One country down, only 194 more to go. This week, the announcement of a “framework” for President Donald Trump’s first trade deal and the first high-level meeting between the U.S. and China encouraged investors.
Wall Street’s enthusiasm was somewhat tempered, given that the United Kingdom was an easy deal to make. The terms of trade have always favored the U.S., where we have run a capital trade surplus for years.
We have long exported far more to the UK than it has sold to America. Nonetheless, it did provide movement on the tariff question that has troubled the markets since “Liberation Day.”
On the China front, U.S. Treasury Secretary Scott Bessent will meet with his counterpart in Switzerland this weekend; on Friday, Trump floated the idea of a possible decline in U.S. trade tariffs to 80 percent, which he said “seems right.” It was a clear message to the Chinese that he wanted to deescalate his trade war.
The administration is reportedly lining up deals with several other countries. India, South Korea, Japan and Australia are in the queue, although the timing is still a question mark. India would have been first out of the box, but the government’s attention has been focused elsewhere over the past two weeks. The delay in an announcement is due to the present hostilities between India and its neighbor, Pakistan.

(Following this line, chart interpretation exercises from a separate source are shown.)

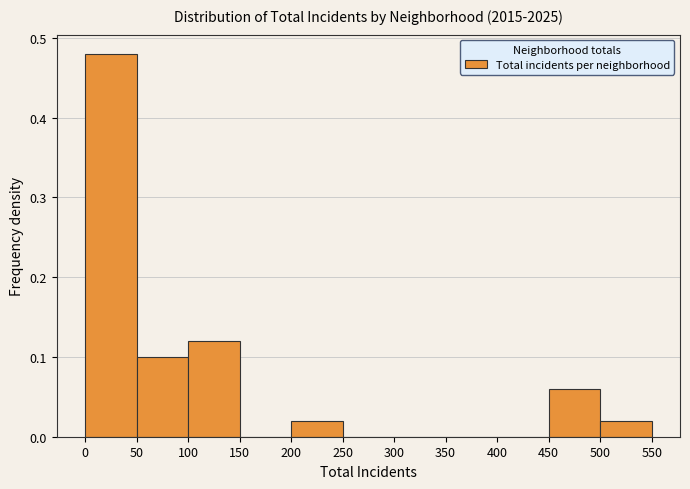

Reading left to right, transcribe this chart: for each bar, give the range it covers on the x-axis and its height. The values are not printed on the chart, so give them approximately, as read against the axis.

0 to 50: 0.48
50 to 100: 0.10
100 to 150: 0.12
150 to 200: 0
200 to 250: 0.02
250 to 300: 0
300 to 350: 0
350 to 400: 0
400 to 450: 0
450 to 500: 0.06
500 to 550: 0.02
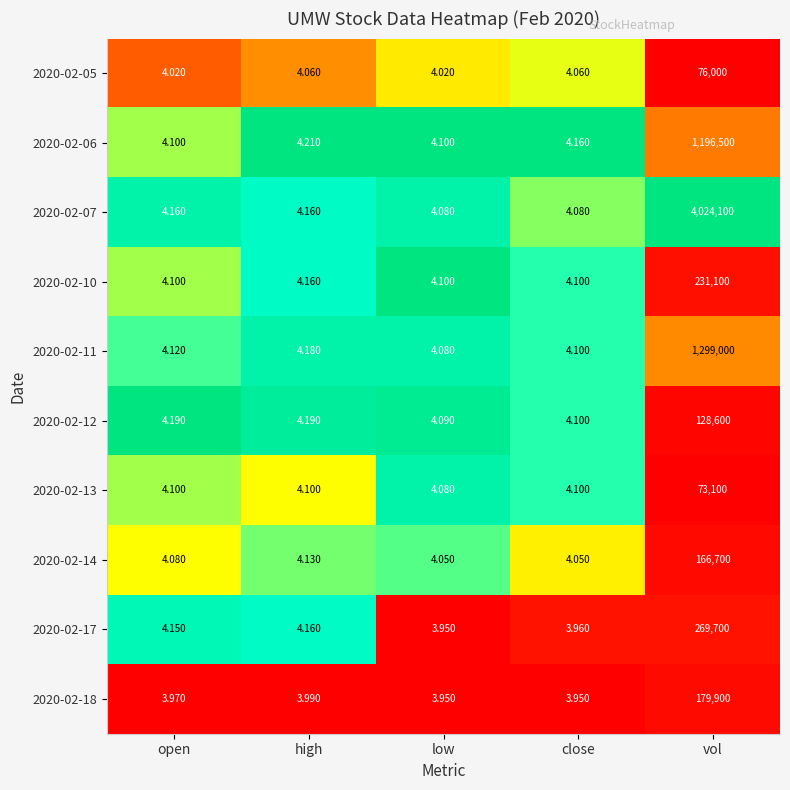

Where is 2020-02-14 nearest to the value 83352?

high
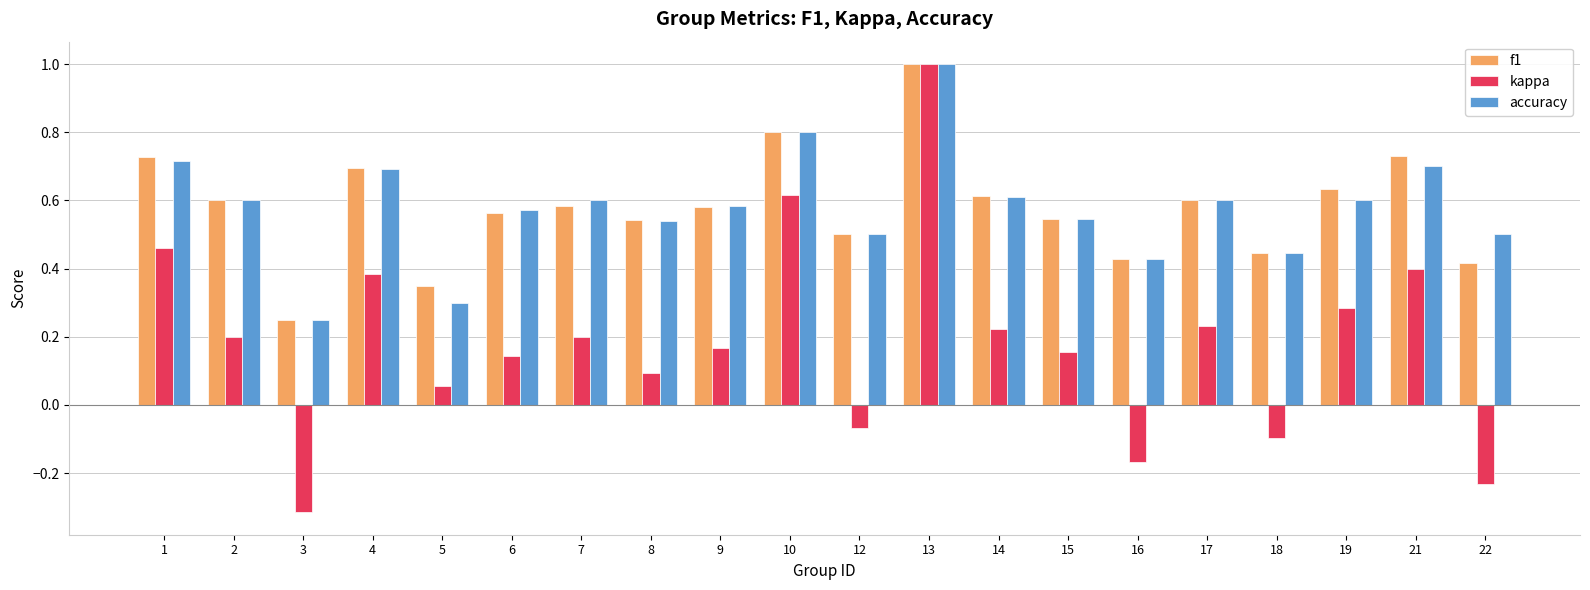

What are all the series names shown in the legend?

f1, kappa, accuracy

Given the news on tariffs, this month’s Federal Open Market Committee meeting came and went with hardly a blip. The Fed announced that they were going to sit on their hands for the foreseeable future. Chairman Jerome Powell made it clear just how uncertain the future was, particularly in relation to the Trump administration’s policies and their potential impact on inflation, the economy and employment.
None of this was a surprise. Few on Wall Street had expected anything more from the Fed than the word “uncertain” when describing Fed policy in the future. In the meantime, stocks climbed higher while precious metals, the dollar, and interest rates continued to be volatile. Gold traders were whipsawed as bullion prices have swung in $50-$100 increments daily this week. The U.S. dollar, which has been in freefall for a month, has also been erratic, while bond yields are in a trading range lately with no significant moves either way.
Both foreign and domestic traders believe the U.S. dollar will fall further. As such, they are looking at currency alternatives to place bets. Gold was the first go-to asset, but speculation has driven the price too far, too soon. Cryptocurrencies appear to be an acceptable alternative for the time being. Bitcoin reclaimed the $100,000 price level on Thursday and seems destined to climb to the old highs at around $120,000.
Last week, I wrote, “For markets to continue their recovery, we need to see the following. A peace deal, the tariffs disappear, China and the U.S. come to a trade agreement, the Fed cut rates, and/or no recession.” I forgot one more option: the successful passage of Trump’s tax bill, which could significantly impact the market dynamics.
Any two of the above will be enough to stave off a retest of the lows. Thus far, we have made progress on the tariff front (UK, China, etc.). However, tariffs will not disappear altogether. It appears that no matter what, a 10 percent tariff on imports is here to stay.
I would guess the possibility of the passage of Trump’s “Big Beautiful Bill” is high, given that the Republican Congress now functions as a rubber stamp on the wishes of the president. We will not see a recession this year, although I see a decline in GDP in the second quarter to +1.3 percent and +1.28 percent for the third quarter, which fits with my stagflation scenario.
As I keep reminding readers, markets are heavily influenced by Trump’s decisions. This week, his statements gave stocks and other assets a boost. We did breach 5,700 on the S&P 500 Index intraday before falling back but have yet to reach my short-term target of 5,750.